Il Presidente FIT sulla vicenda che ha riguardato Camila e papà Sergio. “Le abbiamo dato tutta l’assistenza possibile, adesso ci deve circa 160.000 euro”. Capiamo perché la FIT siglò l’accordo, “pur sapendo chi avevano di fronte”.

C’è da scommettere che i giornali daranno un grande spazio alle dichiarazioni di Angelo Binaghi sul Caso Giorgi: per la prima volta, il Presidente FIT ha parlato pubblicamente dopo il “gran rifiuto” dell’italoargentina a giocare in Fed Cup. L’ingegnere sardo ha affrontato l’argomento a margine della presentazione degli Internazionali BNL d’Italia, in cui è tornato – parole sue – a proporre dati e cifre dopo un paio d’anni di “astensione volontaria”. Però le dichiarazioni più rilevanti le ha fatte proprio sul caso Giorgi. Parlando di un caso da “Telefono Azzurro”, Binaghi ha dato l’assist per molti dei titoli che leggeremo. A precisa richiesta sui margini per un ritorno in nazionale, ha fatto il parallelo con il caso di Bolelli del 2008, affermando che il rifiuto del bolognese sarebbe arrivato sotto spinta del coach di allora, Claudio Pistolesi, perché lo stesso coach romano aveva ricevuto un rifiuto a entrare nelle nello staff FIT. Da parte sua, Pistolesi ha sempre raccontato un’altra versione (in breve, tecnicamente preferiva che Bolelli giocasse sul veloce saltando Italia-Lettonia ma che la scelta finale è stata del giocatore, con lo stesso Pistolesi che aveva progettato la partecipazione al torneo ATP di Bucarest, sulla terra, se Bolelli avesse accettato la convocazione). Qui si tratta di una parola contro l’altra e non possiamo che riferirle entrambe. Parlando della Giorgi, il Presidente FIT ha raccontato i vecchi approcci col clan Giorgi, quando papà Sergio chiese un prestito di 300.000 euro. “Abbiamo capito sin da subito di che persona si trattasse”.

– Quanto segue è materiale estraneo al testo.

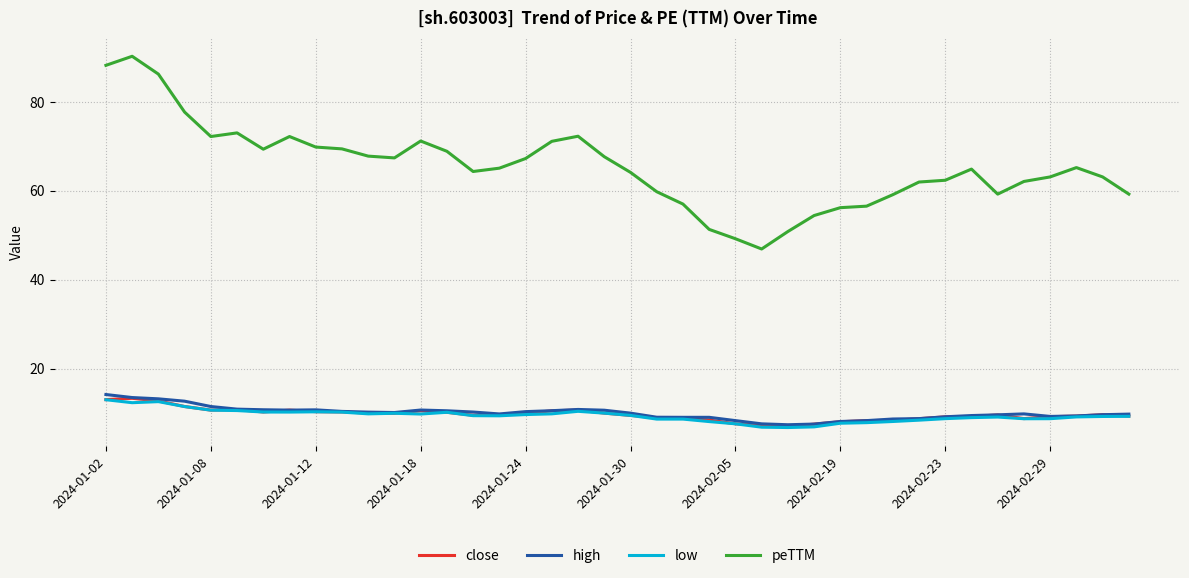

True or false: peTTM and high intersect in this chart.

False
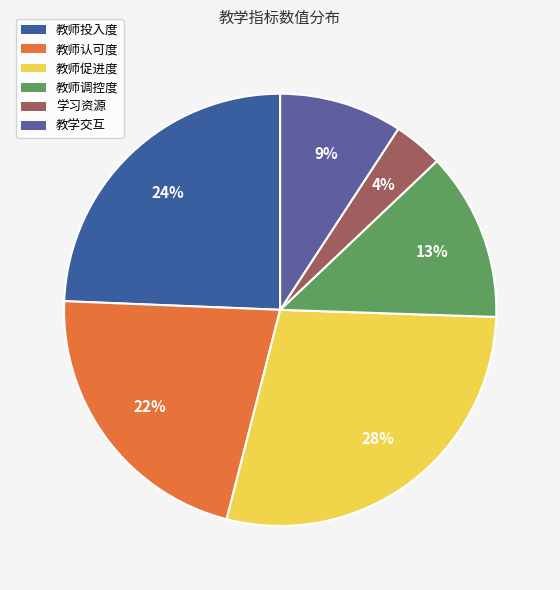

To the nearest percent, what portion does 教师调控度 represent?

13%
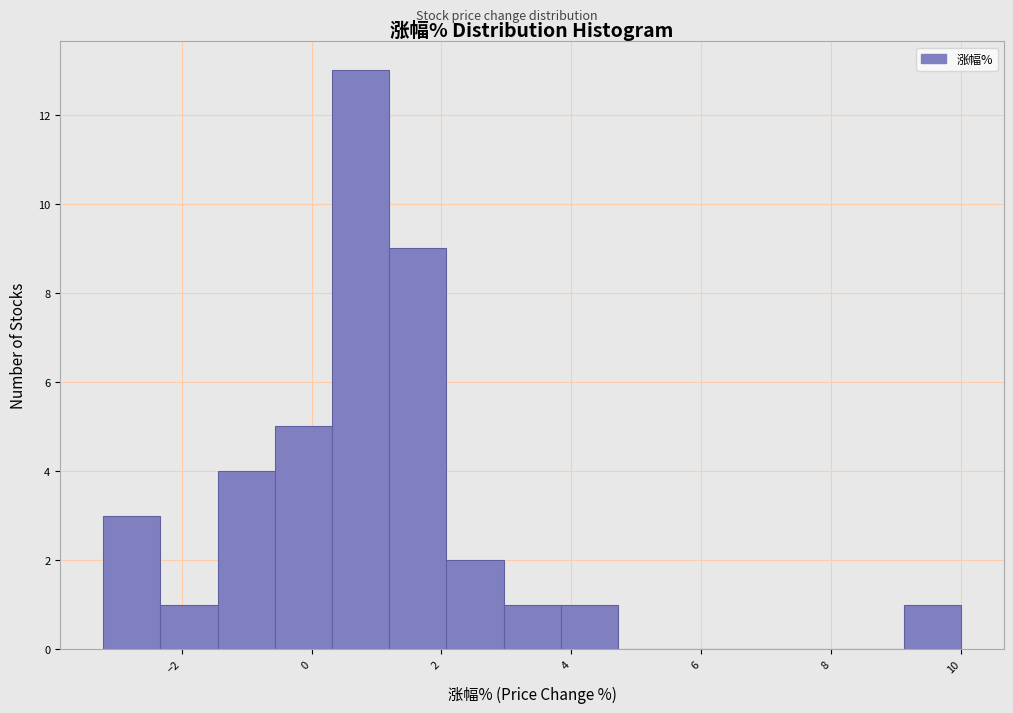

Reading left to right, transcribe this chart: for each bar, give the range it covers on the x-axis and its height. Neither the bar edges nor the heights are printed on the chart, so give them approximately, as read against the axes.

-3.2 to -2.4: 3
-2.4 to -1.4: 1
-1.4 to -0.6: 4
-0.6 to 0.4: 5
0.4 to 1.2: 13
1.2 to 2.0: 9
2.0 to 3.0: 2
3.0 to 3.8: 1
3.8 to 4.8: 1
4.8 to 5.6: 0
5.6 to 6.4: 0
6.4 to 7.4: 0
7.4 to 8.2: 0
8.2 to 9.2: 0
9.2 to 10.0: 1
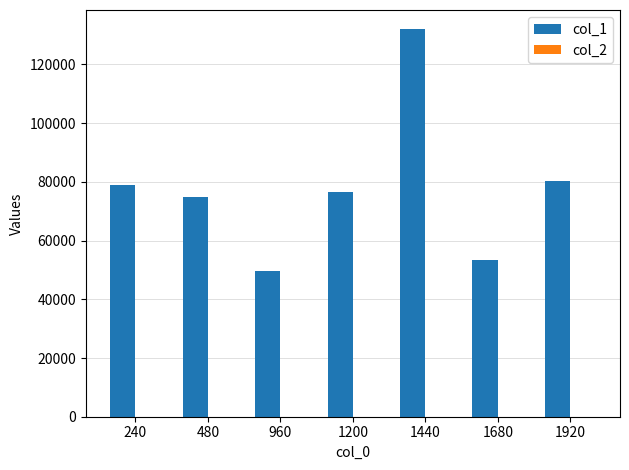

The value of col_1 at 480 is 117798.6. True or false?

False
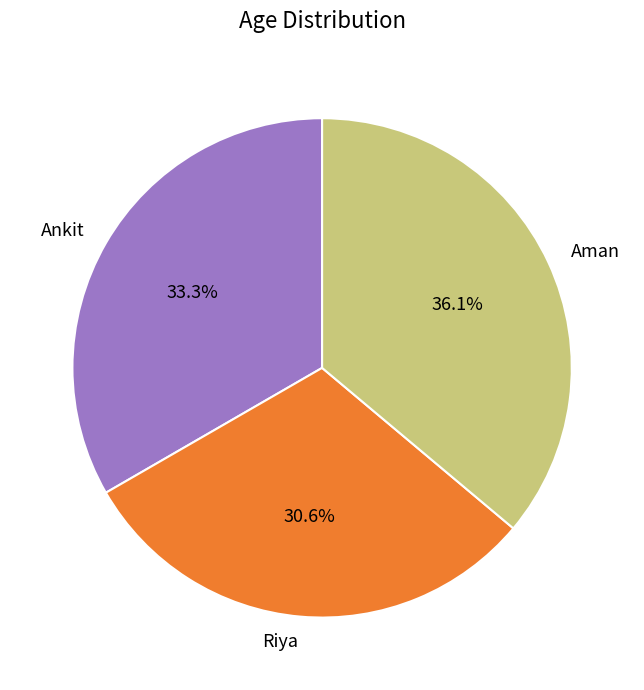

Is there a majority slice in this chart?

No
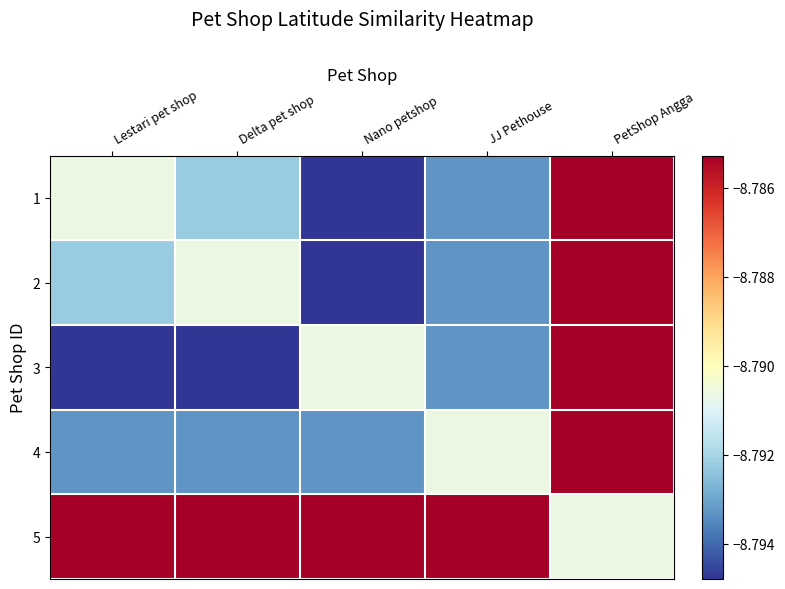

Reading left to right, extract all data points from this chart.

1: Lestari pet shop=-8.8	Delta pet shop=-8.8	Nano petshop=-8.8	JJ Pethouse=-8.8	PetShop Angga=-8.8
2: Lestari pet shop=-8.8	Delta pet shop=-8.8	Nano petshop=-8.8	JJ Pethouse=-8.8	PetShop Angga=-8.8
3: Lestari pet shop=-8.8	Delta pet shop=-8.8	Nano petshop=-8.8	JJ Pethouse=-8.8	PetShop Angga=-8.8
4: Lestari pet shop=-8.8	Delta pet shop=-8.8	Nano petshop=-8.8	JJ Pethouse=-8.8	PetShop Angga=-8.8
5: Lestari pet shop=-8.8	Delta pet shop=-8.8	Nano petshop=-8.8	JJ Pethouse=-8.8	PetShop Angga=-8.8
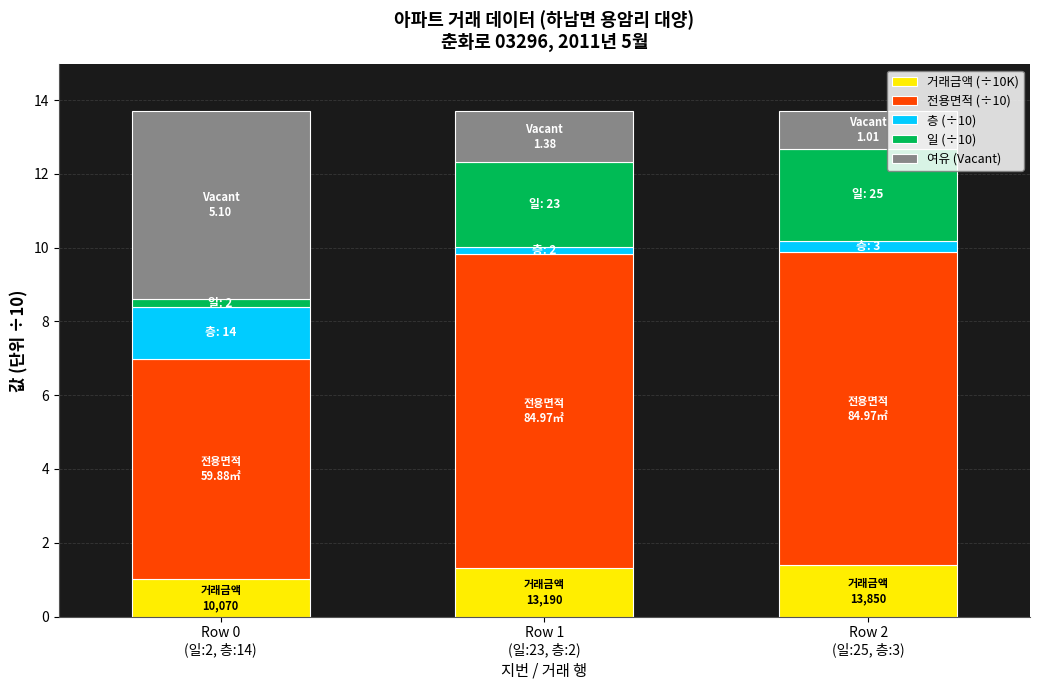

What is the lowest value of the 거래금액 (÷10K) series?

1.0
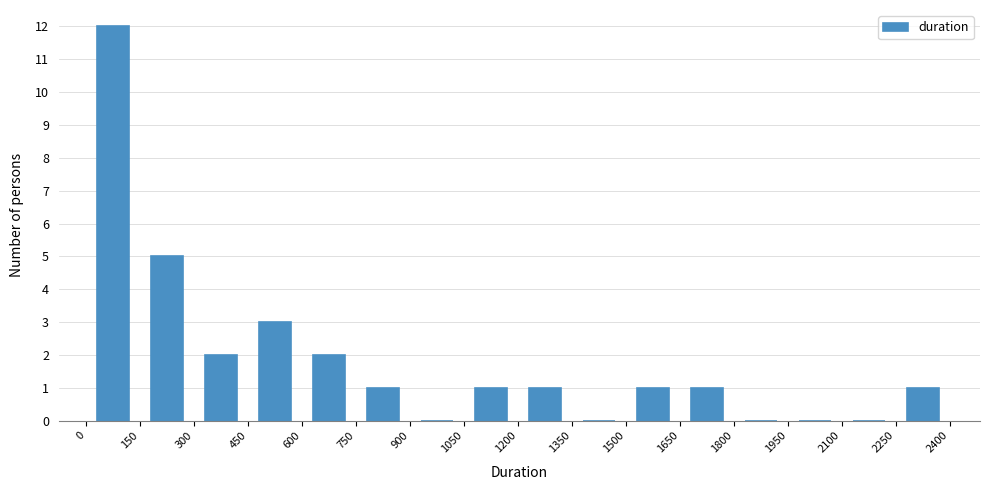

Reading left to right, transcribe this chart: for each bar, give the range it covers on the x-axis and its height. The values are not printed on the chart, so give them approximately, as read against the axis.

0 to 150: 12
150 to 300: 5
300 to 450: 2
450 to 600: 3
600 to 750: 2
750 to 900: 1
900 to 1050: 0
1050 to 1200: 1
1200 to 1350: 1
1350 to 1500: 0
1500 to 1650: 1
1650 to 1800: 1
1800 to 1950: 0
1950 to 2100: 0
2100 to 2250: 0
2250 to 2400: 1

2013, IL “RISCHIO CALCOLATO” DELLA FIT
Binaghi ha spiegato che, al momento di siglare l’accordo del 2013, la FIT si era tutelata e aveva messo in conto che la spaccatura avrebbe potuto esserci. Lasciando perdere il sostegno tecnico e logistico FIT, la cifra che i Giorgi sarebbero tenuti a restituire è di circa 160.000 euro ed è frutto di “4-5 contratti” che lo stesso Binaghi ha detto essere a disposizione. Ci si potrebbe domandare perché la FIT abbia raggiunto un accordo con i Giorgi pur conoscendo il soggetto. Volendo essere maligni, si può pensare che l’interesse di avere una giocatrice di alto livello fosse prioritario rispetto a qualsiasi altra considerazione, tenendo conto dei rischi di ricaduta che potremmo avere con le nostre Under 25, pacificamente non all’altezza di Schiavone e company. La necessità di avere la Giorgi ha fatto correre il rischio (calcolato) alla FIT. E’ andata male, tanto che proprio lunedì è stata inviata una lettera che chiede alla Giorgi il rispetto dei vincoli contrattuali. In caso contrario (“Non credo che ce li restituirà” ha detto Binaghi), è da escludere la partecipazione di Camila alle Olimpiadi di Rio de Janeiro, unica (mini)sanzione possibile, visto che la Giorgi non è nemmeno tesserata FIT. Sul caso Giorgi il Presidente FIT ha ragione, anche perché i contratti – se firmati – si rispettano. Il resto sono chiacchiere. Magari utili, magari sensate, ma pur sempre chiacchiere. Fossimo stati in Binaghi, avremmo evitato la battuta sul passato di Sergio Giorgi come soldato nella Guerra delle Malvinas-Falkland. “E l’ha persa, mentre noi abbiamo fatto tante battaglie negli ultimi 15 anni, a partire da quella per il rispetto della maglia azzurra, e le abbiamo vinte tutte”. Il paragone è almeno forzato, se non fuori luogo, visto che nella folle guerra voluta dal generale Leopoldo Galtieri ci furono anche perdite umane.